I love my job. I love the interactions with the many writers and readers who e-mail me every day. I love the words and the editing and the thinking about the words and the edits.
But what I love the most is what people have to say. Someone asked me recently how many of the pitches I get from writers each day are “actually good.” I scoffed. “Most of them.” And even though I spend my entire workday reading about mothers, fathers and their children, I go home and do it again after the kids are asleep. I keep reading. I love it all.
And that is why I love Listen to Your Mother, the stage show that features women and men reading (performing) a piece they wrote about mothering.
That sounded like an infomercial. I know.
I love that Ann Imig, the creator of LTYM (as those in the know call it), is a writer/blogger herself. I love that this woman turned LTYM into a nationwide “movement” and it’s growing. I love that many of the writers at On Parenting have also been a part of LTYM. I love that these women and men put themselves out there. That not only do they write, but they GET UP ON STAGE AND READ THEIR STUFF. With feeling.
I love almost any outlet that gives a parent, writer, mother, father a place to say it. Whatever their “it” may be. And so with that: Check out LTYM. Be an audience member. Strive to be an on-stager. Everyone has something to say. Trust me.
Listen to Your Mother will be held in 39 cities this year, including in the D.C. area at National Geographic’s Grosvenor Auditorium on May 3. There will be 13 cast members who will read from their writings about motherhood. Tickets are $18, and a portion of the proceeds go to My Sister’s Place.
For a taste of what’s to come, here’s an essay performed by area mom/writer/photographer Stephanie Dulli:
Every once in a while, we as parents get to watch our child’s dream come true.
Little League (T-ball actually, but don’t tell my now-5-year-old son Max that) has been all we’ve talked about in our house for almost two years while he waited not-so-patiently to be old enough to play. While he waited, he scoured instructional videos on YouTube, he studied Bryce Harper, he watched Nationals games on TV, went to the batting cage with Daddy, and he practiced, practiced, practiced — asking me almost every day, “Is it time for my Little League?”
Finally last spring I was able to say, “Yes, baby, it’s Little League time!” He would play and his father would coach. It was going to be, in the words of the Teenage Mutant Ninja Turtles,”epic.” He took to the field like a champ and he didn’t suffer anyone on his team not taking it seriously.
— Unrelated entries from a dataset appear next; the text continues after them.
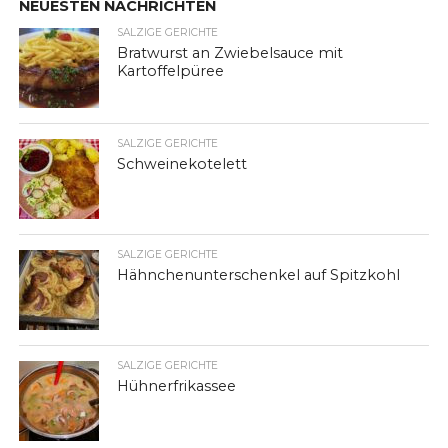
NEUESTEN NACHRICHTEN
SALZIGE GERICHTE
Bratwurst an Zwiebelsauce mit
Kartoffelpüree
SALZIGE GERICHTE
Schweinekotelett
SALZIGE GERICHTE
Hähnchenunterschenkel auf Spitzkohl
SALZIGE GERICHTE
Hühnerfrikassee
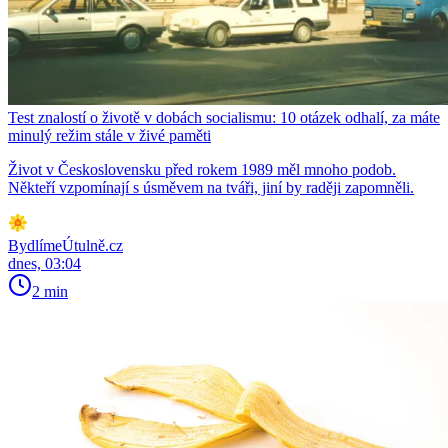
Test znalostí o životě v dobách socialismu: 10 otázek odhalí, za máte
minulý režim stále v živé paměti
Život v Československu před rokem 1989 měl mnoho podob.
Někteří vzpomínají s úsměvem na tváři, jiní by raději zapomněli.
BydlímeÚtulně.cz
dnes, 03:04
2 min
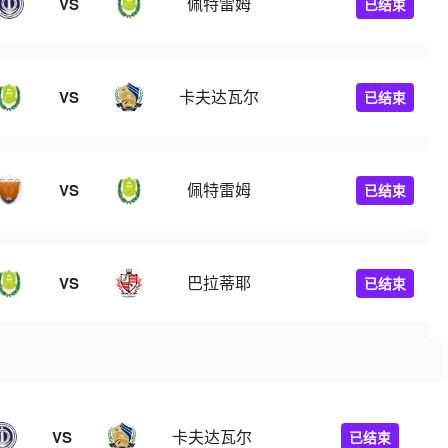
佩特雷姆
VS
已结束
卡夫达瓦尔
VS
已结束
佩特雷姆
VS
已结束
巴拉蒂耶
VS
已结束
卡夫达瓦尔
VS
已结束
The second game of the season I caught him talking smack to the kid who was on base while he was playing third. “Max!” I hissed from the sidelines. “No, it’s okay” said the other team’s coach. “Smack talk is totally allowed.” Apparently so is spitting. Thanks, Coach. We now have on-field rules in play for spitting, scratching and smack talk.
He loves baseball, he loves Little League. Every morning he asks, “Is today my game?” and I love nothing more than being able to say “It’s game day!” Then there was a week where it rained every day, canceling both Monday and Wednesday’s games. Max was heartbroken.
Coach Daddy made it up to him by letting him play pitcher in the first inning of Saturday’s slightly muddy game. Pitcher is where the action is, even in T-ball. Especially if you wind up and pretend to pitch whenever someone is up to bat. Never miss a chance to practice your pitching form is the motto of the Max.
The batter hit it straight to him, and as he lowered his glove to field the ball, it bounced up and slammed into his mouth. Hard.
I am not sure how I got on the field. I think I may have actually may have blacked out. One moment I was behind the fence with the other parents, and the next my feet were crunching the dirt of pitcher’s mound. Coach Daddy and Assistant Coach Grandpa had already gotten to him, his face red, eyes welling with tears, his baseball glove covering his mouth as I reached him.
I was expecting sun warmed chubby arms to wrap around me, letting me carry him to the dugout and kiss him from head to toe, making it all better in the way that only mommies can. He was nodding to the coaches “I’m okay. I’m okay.” Fighting tears as he reassured them. Then, finally, he saw me and he gave me a look. A look that if he had the words clearly said, “What. the. eff. are you doing here?” Then moving his glove from his mouth he said outraged “GET OFF THE FIELD!”
So I did.
I made my way back to the stands as the parents worriedly asked me how he was and what he said to me, then laughing when I told them. Max meanwhile went right back to playing ball, playing his heart out. I could tell he was hurting — he protected his mouth the rest of the game — but he kept on playing. I was so proud of him. After the game the opposing coach led his team in a cheer for Max, telling me, “That kid, that kid is a baller!” and he is.
Later that night he let me snuggle him and kiss him from head to toe, and make sure he was all right.
But like spitting is forbidden at home; snuggling is forbidden at baseball.
Yup. Sometimes they want just want their mommy. And sometimes they just want you to get the hell off the field.